> _Instructions for the task_
Transcribe all data verbatim. Skip the pictures.

-----

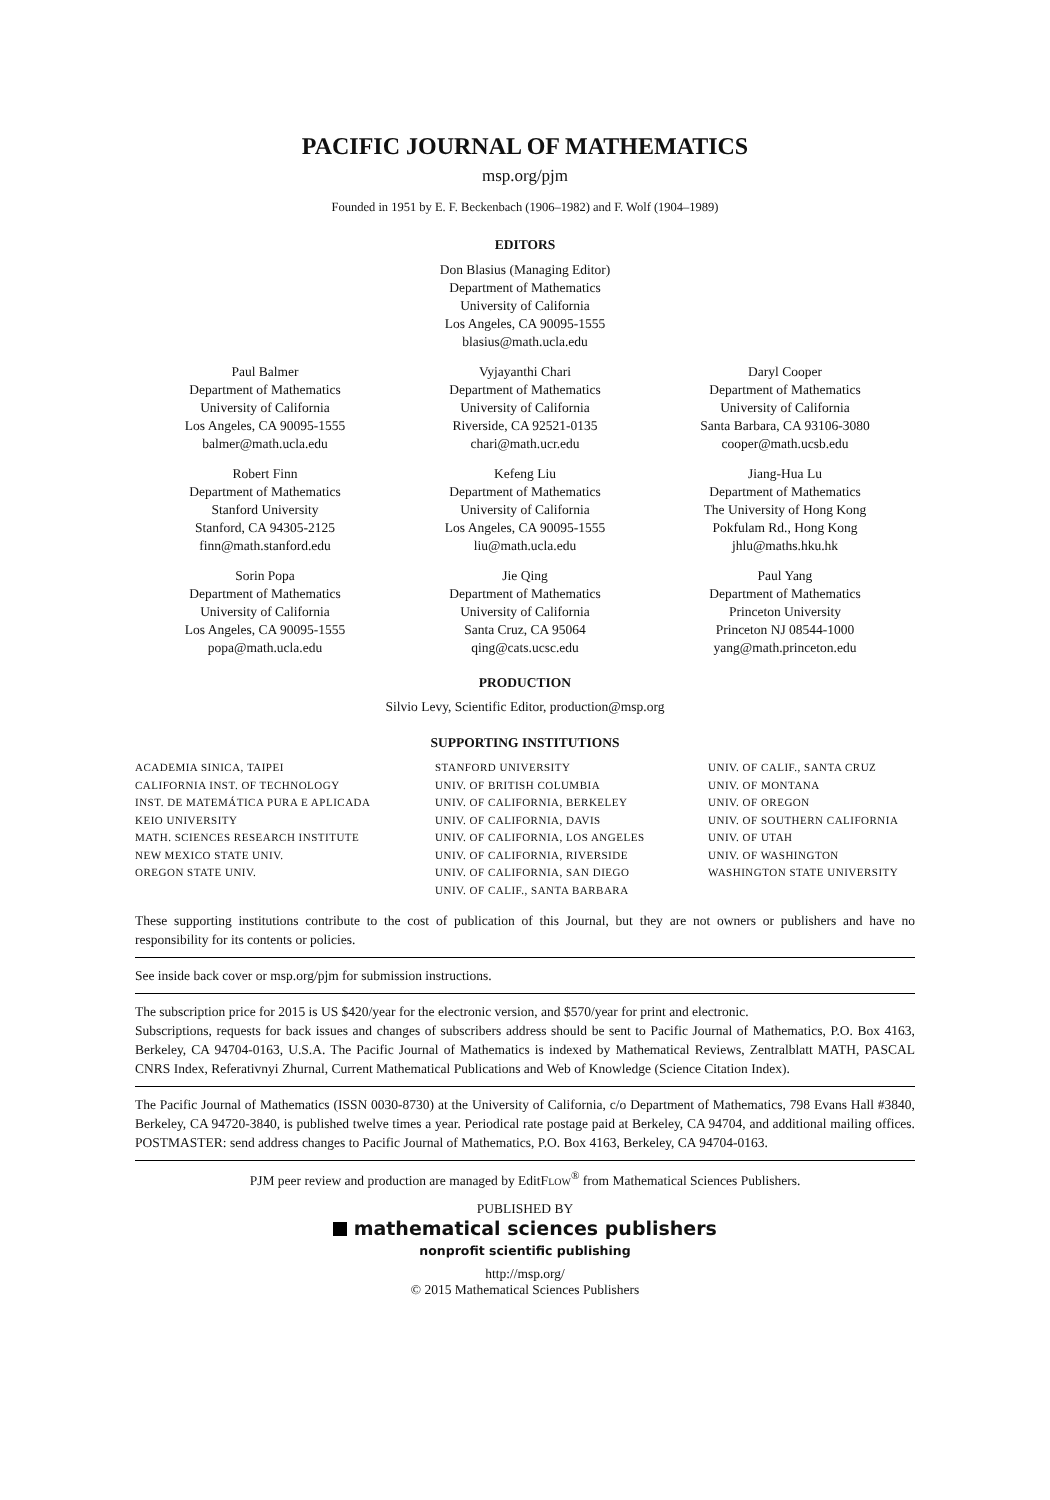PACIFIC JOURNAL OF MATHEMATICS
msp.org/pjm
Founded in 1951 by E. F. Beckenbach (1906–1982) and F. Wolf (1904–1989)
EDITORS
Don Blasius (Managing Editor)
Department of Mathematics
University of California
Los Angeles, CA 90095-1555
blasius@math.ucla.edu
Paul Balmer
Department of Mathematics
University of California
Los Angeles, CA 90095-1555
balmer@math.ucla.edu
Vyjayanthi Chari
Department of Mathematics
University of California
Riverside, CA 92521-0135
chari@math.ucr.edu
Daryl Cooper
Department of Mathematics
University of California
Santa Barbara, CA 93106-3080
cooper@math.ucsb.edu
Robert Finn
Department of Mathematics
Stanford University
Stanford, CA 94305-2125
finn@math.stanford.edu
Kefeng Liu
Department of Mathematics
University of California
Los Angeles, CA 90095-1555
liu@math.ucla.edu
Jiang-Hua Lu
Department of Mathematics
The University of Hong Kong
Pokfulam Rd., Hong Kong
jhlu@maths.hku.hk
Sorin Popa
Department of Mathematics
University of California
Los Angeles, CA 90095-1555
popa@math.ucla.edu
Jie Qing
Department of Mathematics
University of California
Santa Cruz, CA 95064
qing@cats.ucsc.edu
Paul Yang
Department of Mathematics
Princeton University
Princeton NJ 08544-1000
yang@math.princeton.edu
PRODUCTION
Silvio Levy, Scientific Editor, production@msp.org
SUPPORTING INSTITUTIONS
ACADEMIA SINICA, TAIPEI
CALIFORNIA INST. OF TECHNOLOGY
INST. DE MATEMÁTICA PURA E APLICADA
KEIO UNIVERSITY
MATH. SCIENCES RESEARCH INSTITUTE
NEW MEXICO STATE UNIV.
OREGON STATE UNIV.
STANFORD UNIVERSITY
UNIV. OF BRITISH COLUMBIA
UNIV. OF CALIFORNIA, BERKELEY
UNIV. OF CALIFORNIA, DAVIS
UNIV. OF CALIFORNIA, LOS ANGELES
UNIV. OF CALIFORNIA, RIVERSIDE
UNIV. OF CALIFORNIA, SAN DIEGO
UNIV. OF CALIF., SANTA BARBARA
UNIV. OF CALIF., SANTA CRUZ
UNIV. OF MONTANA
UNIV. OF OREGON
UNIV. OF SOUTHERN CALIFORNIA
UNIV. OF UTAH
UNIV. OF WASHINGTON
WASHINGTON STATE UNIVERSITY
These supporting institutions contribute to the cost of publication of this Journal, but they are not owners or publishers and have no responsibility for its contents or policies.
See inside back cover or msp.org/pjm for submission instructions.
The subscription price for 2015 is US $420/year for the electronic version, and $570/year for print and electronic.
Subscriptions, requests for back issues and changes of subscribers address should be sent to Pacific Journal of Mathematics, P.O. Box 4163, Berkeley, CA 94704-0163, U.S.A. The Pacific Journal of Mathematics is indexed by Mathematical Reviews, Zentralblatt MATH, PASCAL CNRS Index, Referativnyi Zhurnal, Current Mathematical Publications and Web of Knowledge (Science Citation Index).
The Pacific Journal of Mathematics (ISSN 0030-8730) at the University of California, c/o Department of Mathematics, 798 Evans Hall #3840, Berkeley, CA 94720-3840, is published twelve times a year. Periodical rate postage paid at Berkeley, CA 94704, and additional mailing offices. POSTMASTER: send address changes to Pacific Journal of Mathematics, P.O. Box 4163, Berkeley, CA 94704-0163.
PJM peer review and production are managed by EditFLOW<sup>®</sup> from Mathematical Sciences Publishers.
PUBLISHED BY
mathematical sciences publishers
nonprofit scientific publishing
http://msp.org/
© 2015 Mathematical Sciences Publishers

-----

> _Reply_
PACIFIC JOURNAL OF MATHEMATICS
msp.org/pjm
Founded in 1951 by E. F. Beckenbach (1906–1982) and F. Wolf (1904–1989)
EDITORS
Don Blasius (Managing Editor)
Department of Mathematics
University of California
Los Angeles, CA 90095-1555
blasius@math.ucla.edu
Paul Balmer
Department of Mathematics
University of California
Los Angeles, CA 90095-1555
balmer@math.ucla.edu
Vyjayanthi Chari
Department of Mathematics
University of California
Riverside, CA 92521-0135
chari@math.ucr.edu
Daryl Cooper
Department of Mathematics
University of California
Santa Barbara, CA 93106-3080
cooper@math.ucsb.edu
Robert Finn
Department of Mathematics
Stanford University
Stanford, CA 94305-2125
finn@math.stanford.edu
Kefeng Liu
Department of Mathematics
University of California
Los Angeles, CA 90095-1555
liu@math.ucla.edu
Jiang-Hua Lu
Department of Mathematics
The University of Hong Kong
Pokfulam Rd., Hong Kong
jhlu@maths.hku.hk
Sorin Popa
Department of Mathematics
University of California
Los Angeles, CA 90095-1555
popa@math.ucla.edu
Jie Qing
Department of Mathematics
University of California
Santa Cruz, CA 95064
qing@cats.ucsc.edu
Paul Yang
Department of Mathematics
Princeton University
Princeton NJ 08544-1000
yang@math.princeton.edu
PRODUCTION
Silvio Levy, Scientific Editor, production@msp.org
SUPPORTING INSTITUTIONS
ACADEMIA SINICA, TAIPEI
CALIFORNIA INST. OF TECHNOLOGY
INST. DE MATEMÁTICA PURA E APLICADA
KEIO UNIVERSITY
MATH. SCIENCES RESEARCH INSTITUTE
NEW MEXICO STATE UNIV.
OREGON STATE UNIV.
STANFORD UNIVERSITY
UNIV. OF BRITISH COLUMBIA
UNIV. OF CALIFORNIA, BERKELEY
UNIV. OF CALIFORNIA, DAVIS
UNIV. OF CALIFORNIA, LOS ANGELES
UNIV. OF CALIFORNIA, RIVERSIDE
UNIV. OF CALIFORNIA, SAN DIEGO
UNIV. OF CALIF., SANTA BARBARA
UNIV. OF CALIF., SANTA CRUZ
UNIV. OF MONTANA
UNIV. OF OREGON
UNIV. OF SOUTHERN CALIFORNIA
UNIV. OF UTAH
UNIV. OF WASHINGTON
WASHINGTON STATE UNIVERSITY
These supporting institutions contribute to the cost of publication of this Journal, but they are not owners or publishers and have no responsibility for its contents or policies.
See inside back cover or msp.org/pjm for submission instructions.
The subscription price for 2015 is US $420/year for the electronic version, and $570/year for print and electronic.
Subscriptions, requests for back issues and changes of subscribers address should be sent to Pacific Journal of Mathematics, P.O. Box 4163, Berkeley, CA 94704-0163, U.S.A. The Pacific Journal of Mathematics is indexed by Mathematical Reviews, Zentralblatt MATH, PASCAL CNRS Index, Referativnyi Zhurnal, Current Mathematical Publications and Web of Knowledge (Science Citation Index).
The Pacific Journal of Mathematics (ISSN 0030-8730) at the University of California, c/o Department of Mathematics, 798 Evans Hall #3840, Berkeley, CA 94720-3840, is published twelve times a year. Periodical rate postage paid at Berkeley, CA 94704, and additional mailing offices. POSTMASTER: send address changes to Pacific Journal of Mathematics, P.O. Box 4163, Berkeley, CA 94704-0163.
PJM peer review and production are managed by EditFLOW<sup>®</sup> from Mathematical Sciences Publishers.
PUBLISHED BY
mathematical sciences publishers
nonprofit scientific publishing
http://msp.org/
© 2015 Mathematical Sciences Publishers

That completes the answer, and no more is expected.